- [TEXT TO READ]:
____
ROBERT HALDERMAN: It was, uh, "The Girl Who Played with Fire" by Stieg Larsson.
[cut to an image of the book cover]
ROBERT HALDERMAN: [in voice over] I read it two and a half times, until I got another book.
[cut back to Halderman being interviewed]
ROBERT HALDERMAN: I brought it when I got sentenced. On the day I sentenced, I had it with me in the courtroom.
[cut to a screengrab of the New York Times website with the headline "Producer Pleads Guilty in Letterman Extortion Case", then back to Halderman as he hands out books to fellow inmates]
INTERVIEWER: [in voice over] Now, Mister Halderman loves to read, and you might think that his recent sentencing to six months in Riker's Island, after pleading guilty to second degree grand larceny, might cut into his access to books. But as it happens, as part of his mandatory work detail at Riker's, he got assigned to librarian duties at the makeshift branch that the New York Public Library runs at the jail.
[cut back to Halderman being interviewed]
ROBERT HALDERMAN: This library, for a lot of the inmates, gives them an opportunity to get books that otherwise they're not gonna be able to have. And there are a lotta guys here that do want to read, and unfortunately there's not a lotta guys ... Well, there's some guys that don't have any other access to books other than this library.
____
- [MATERIAL]:
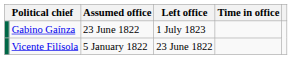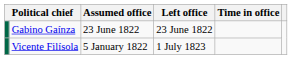Gabino Gaínza | Left office: 1 July 1823 -> 23 June 1822
Vicente Filísola | Left office: 23 June 1822 -> 1 July 1823
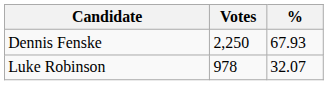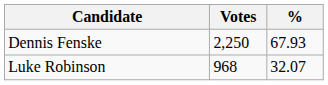Luke Robinson | Votes: 978 -> 968
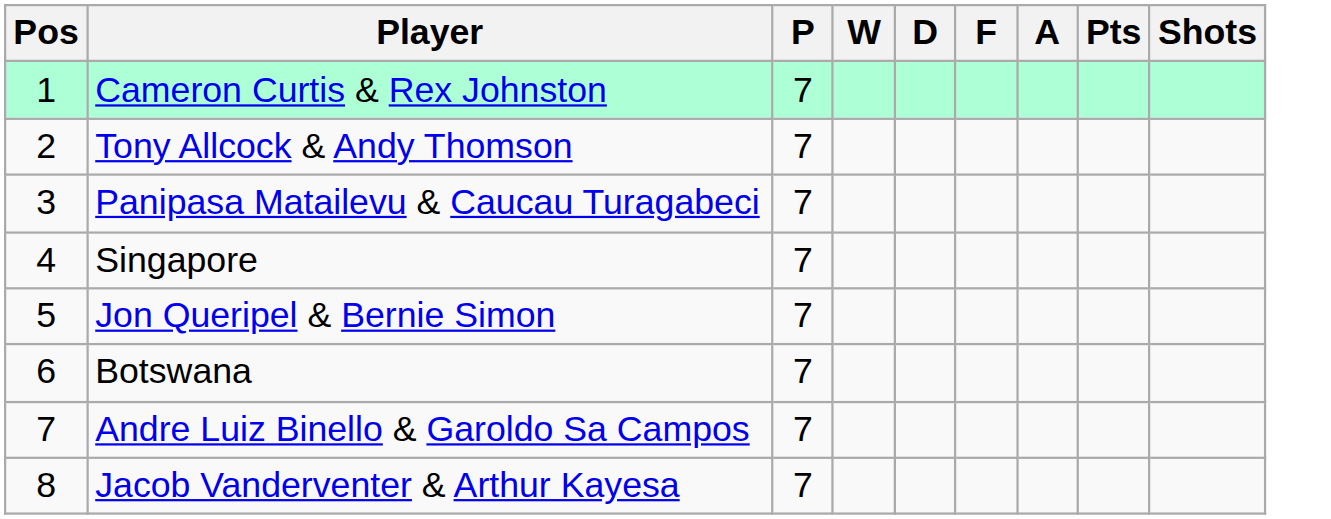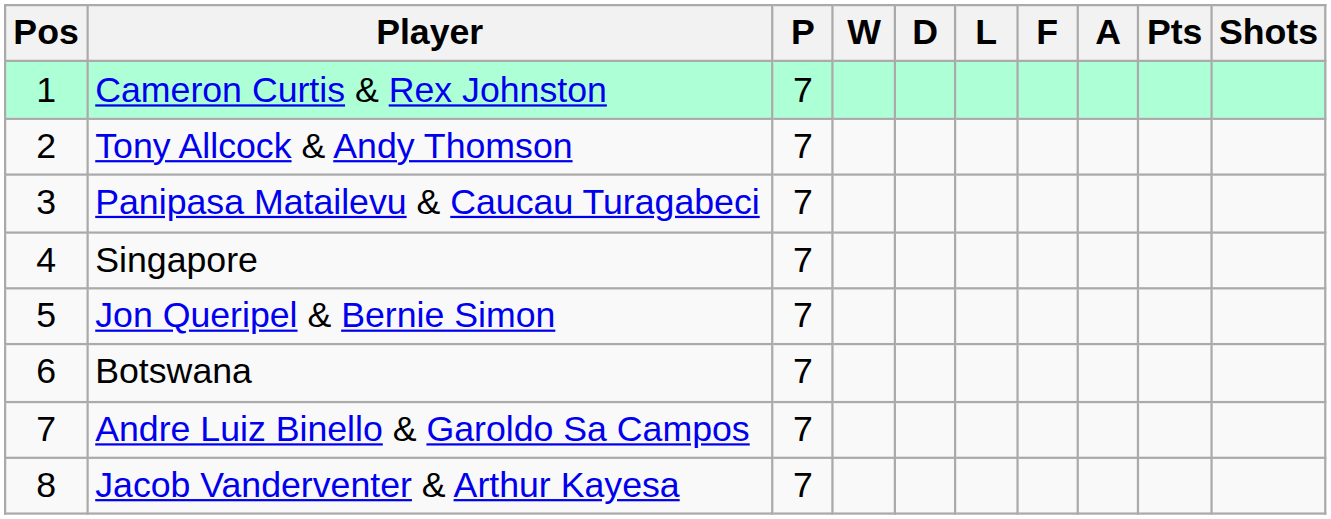+ column: L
____
- [CHALLENGES]:
**1)** Answer these questions about the Halderman interview transcript.
(a) What book did Halderman have with him in the courtroom on the day he was sentenced?
(b) How many times did he read that book before he got another one?
(c) What duties was he assigned as part of his mandatory work detail at Riker's?
**2)** Extend the Halderman interview transcript past its final sentence, keeping the same format of speaker names and bracketed directions.

- [OUTPUTS]:
**1)**
(a) "The Girl Who Played with Fire" by Stieg Larsson.
(b) Two and a half times.
(c) Librarian duties at the makeshift branch that the New York Public Library runs at the jail.

**2)**
[cut to footage of the prison-slash-gymnasium]
INTERVIEWER: [in voice over] The library, which is set up weekly in the gymnasium of one of Riker's lockups, is an expansion of what was once just a small collection of books on a cart pushed from cell block to cell block.
[cut to a male librarian ("Nicholas Higgins, New York Public Library") standing behind the table of books, speaking directly to the camera]
NICHOLAS HIGGINS: I think we've been successful, really, instead of replicating a library experience, as best we can. Um, y'know, in a jail setting, and they're allowed to take a book and a magazine, and then this works as a regular library. Next week, we come in, we exchange the books with the guys, talk about what they like to read, um, try to get them the books that they want ...
INTERVIEWER: [from off camera] What is the most popular book?
NICHOLAS HIGGINS: Uh, right now, "The Autobiography of Malcolm X" is probably the most popular book. Um, and we burn through paperback dictionaries, which we can never have enough of those.
[cut back to Halderman being interviewed]
ROBERT HALDERMAN: A dictionary is a really valuable commodity in here, because the guys who do read or if they're writing a letter or if they're doing something, a lotta these guys are doing something on their case or something. Like a guy came in here the other day, wanted to know the definition of "concurrent." I mean, y'know, you'd think they'd know what "concurrent" is ...
INTERVIEWER: [from off camera] Yeah, right.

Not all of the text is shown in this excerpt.